Dataset rows>
================================

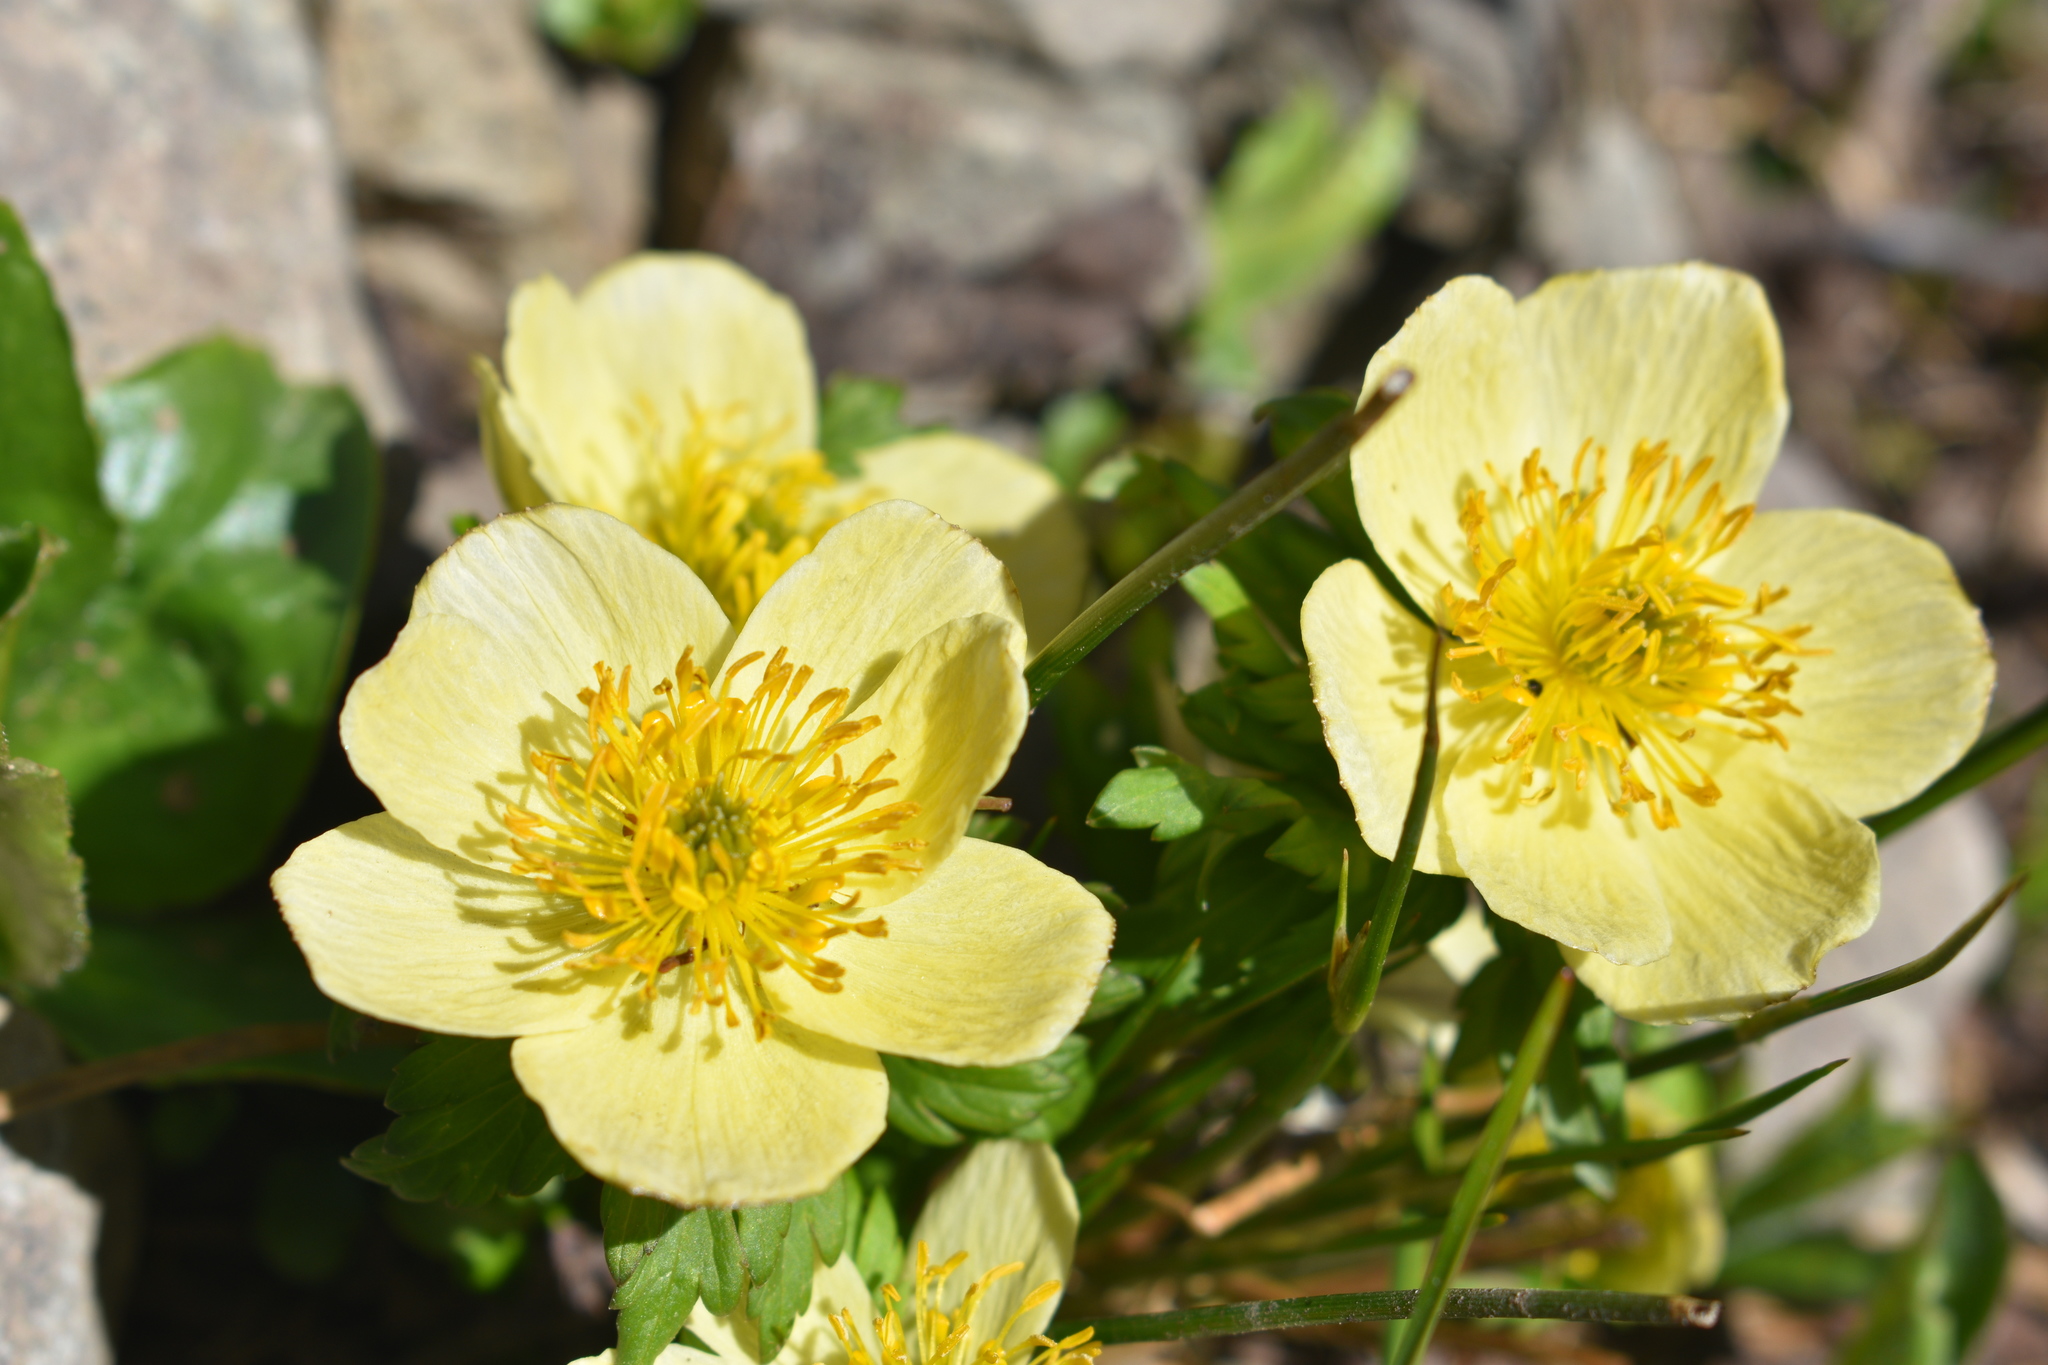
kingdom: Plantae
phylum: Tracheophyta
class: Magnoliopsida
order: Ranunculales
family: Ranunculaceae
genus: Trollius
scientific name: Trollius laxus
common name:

================================

GIVEN INSTRUCTION> Turn the lines above into a numbered list, skipping any blank lines and leaving out the pictures.

WRITTEN REPLY>
1. kingdom: Plantae
2. phylum: Tracheophyta
3. class: Magnoliopsida
4. order: Ranunculales
5. family: Ranunculaceae
6. genus: Trollius
7. scientific name: Trollius laxus
8. common name:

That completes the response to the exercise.